Help: policy iteration

I am struggling with the implementation of an (toy) optimization problem using dynamic programming. Although this is not a pure Julia question, I hope someone can help me with this.

Being new to dynamic programming / reinforcement learning I tried to implement Jack’s car rental problem (p. 81 in Sutton/Barto) using policy iteration for my own educational benefit.
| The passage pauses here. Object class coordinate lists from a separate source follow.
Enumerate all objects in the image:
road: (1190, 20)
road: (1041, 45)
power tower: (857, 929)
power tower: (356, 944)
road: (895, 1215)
The problem is formulated as follows:

Jack’s Car Rental Jack manages two locations for a nationwide car rental company. Each day, some number of customers arrive at each location to rent cars. If Jack has a car available, he rents it out and is credited $10 by the national company. If he is out of cars at that location, then the business is lost. Cars become available for renting the day after they are returned. To help ensure that cars are available where they are needed, Jack can move them between the two locations overnight, at a cost of $2 per car moved. We assume that the number of cars requested and returned at each location are Poisson random variables, meaning that the probability that the number is n is λ^n * e^(−λ) / n!, where λ is the expected number. Suppose λ is 3 and 4 for rental requests at the first and second locations and 3 and 2 for returns. To simplify the problem slightly, we assume that there can be no more than 20 cars at each location (any additional cars are returned to the nationwide company, and thus disappear from the problem) and a maximum of five cars can be moved from one location to the other in one night. We take the discount rate to be γ = 0.9 and formulate this as a continuing finite MDP, where the time steps are days, the state is the number of cars at each location at the end of the day, and the actions are the net numbers of cars moved between the two locations overnight.
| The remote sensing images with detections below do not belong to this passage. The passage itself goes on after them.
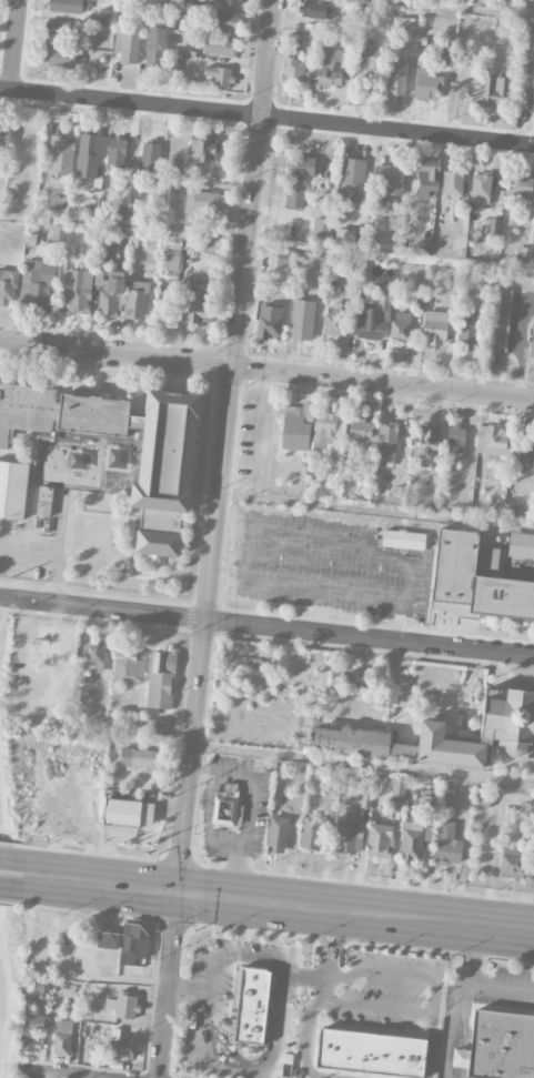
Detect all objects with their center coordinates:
building: (230, 2)
building: (61, 6)
road: (447, 9)
building: (317, 11)
building: (107, 17)
building: (226, 21)
building: (406, 27)
building: (61, 31)
building: (310, 31)
park: (7, 39)
road: (13, 44)
building: (127, 45)
building: (219, 46)
building: (155, 47)
building: (445, 54)
building: (59, 56)
building: (369, 56)
building: (329, 68)
building: (293, 71)
building: (219, 75)
building: (396, 79)
building: (426, 84)
building: (491, 91)
building: (532, 92)
road: (267, 115)
building: (4, 140)
building: (201, 148)
building: (116, 152)
building: (90, 155)
building: (61, 156)
building: (150, 156)
building: (427, 176)
building: (299, 178)
building: (390, 180)
building: (352, 181)
building: (452, 186)
building: (480, 189)
building: (519, 189)
building: (199, 205)
building: (120, 213)
building: (493, 227)
building: (321, 229)
building: (58, 233)
building: (344, 237)
building: (108, 240)
building: (73, 247)
road: (391, 255)
building: (523, 255)
building: (171, 257)
building: (284, 258)
building: (151, 261)
building: (38, 284)
building: (7, 287)
building: (79, 292)
building: (110, 296)
building: (135, 300)
building: (197, 302)
road: (240, 309)
building: (374, 318)
building: (302, 320)
building: (336, 321)
building: (501, 321)
building: (268, 323)
building: (401, 327)
building: (435, 328)
building: (467, 330)
building: (532, 343)
road: (266, 370)
building: (24, 410)
building: (296, 428)
building: (326, 428)
building: (360, 433)
building: (455, 437)
building: (492, 441)
building: (386, 442)
building: (425, 446)
building: (148, 457)
building: (523, 458)
building: (13, 489)
building: (44, 502)
road: (376, 512)
building: (404, 540)
building: (521, 544)
road: (57, 553)
road: (248, 553)
road: (28, 558)
road: (229, 570)
parking lot: (313, 572)
building: (475, 580)
road: (102, 608)
road: (18, 610)
road: (1, 621)
road: (369, 637)
building: (94, 659)
building: (129, 664)
building: (355, 678)
building: (161, 680)
road: (430, 706)
building: (155, 727)
building: (484, 730)
building: (351, 741)
road: (271, 755)
building: (138, 758)
road: (218, 778)
building: (396, 796)
building: (482, 800)
building: (429, 802)
building: (224, 807)
building: (128, 813)
road: (3, 820)
building: (312, 833)
building: (277, 834)
building: (348, 834)
road: (247, 838)
building: (413, 839)
building: (380, 840)
building: (447, 845)
road: (182, 848)
building: (512, 864)
road: (12, 876)
traffic signals: (178, 891)
road: (279, 902)
building: (108, 940)
building: (134, 943)
road: (305, 976)
building: (39, 986)
road: (189, 986)
road: (500, 987)
road: (321, 995)
road: (434, 998)
road: (459, 1001)
building: (123, 1006)
building: (252, 1006)
road: (10, 1009)
building: (30, 1032)
building: (62, 1038)
road: (204, 1044)
road: (431, 1045)
building: (498, 1046)
building: (119, 1047)
building: (371, 1053)
road: (52, 1074)
road: (266, 1076)

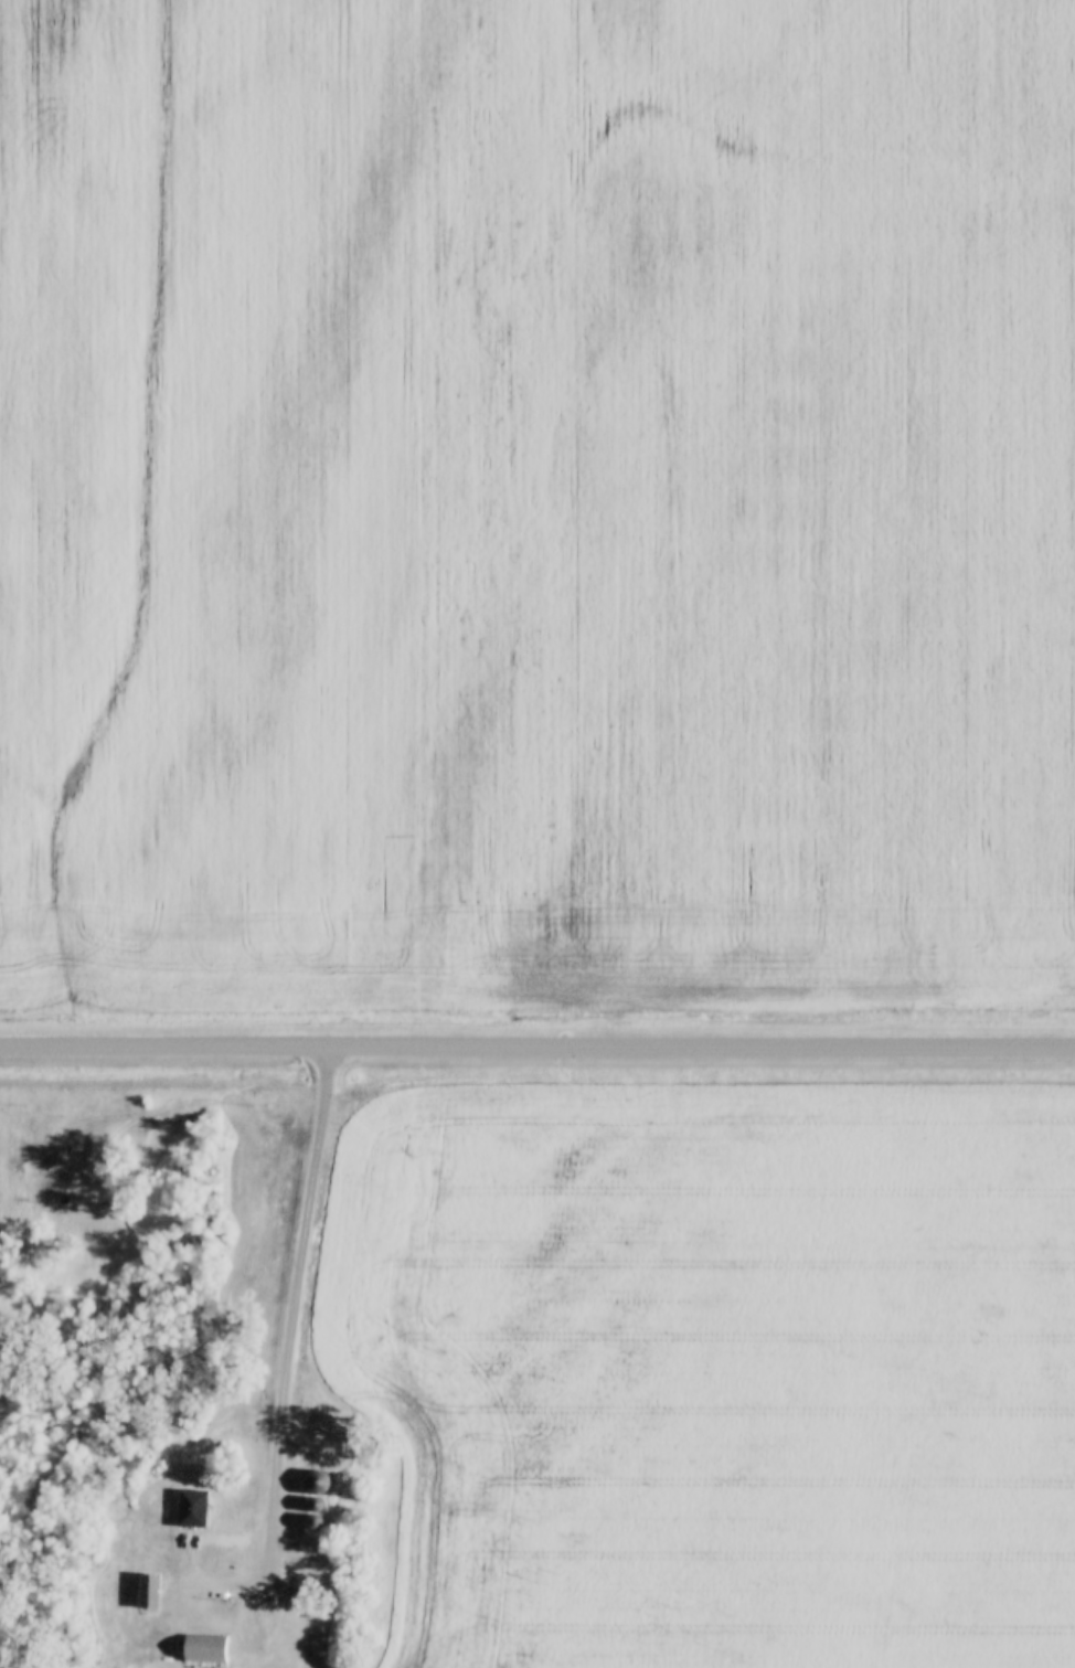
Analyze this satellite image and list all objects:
road: (537, 1052)
road: (289, 1350)
building: (318, 1484)
building: (192, 1509)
Having read the relevant chapters of the wonderful (draft) book from Kochenderfer/Wheeler/Wray I tried to implement the problem using their proposed algorithms for policy iteration. (Note: the book is a wonderful example of how to express algorithms in code using Julia!)

My problem is as follows: I am able to solve the problem in Julia in general (using some very hacky for loops etc.). However, I am not able to solve the problem using the algorithm from Kochenderfer et al.

My main struggle is to correctly specify the probability for moving to state s´ when being in state s and taking action a (Note: this probability is called T(s, a, s`) in Kochenderfer et al and P(s´, a, s) in Sutton/Barto).

I know that my function T(s, a, s´) must be incorrect because if I apply it for all possible s´ it does not sum up to 1. However, maybe there are other issues with my code.

I would greatly appreciate any help / suggestion on my code.

Code is here: here

If this question is inappropriate for this forum, please let me know.

Thanks to anyone willing to help me!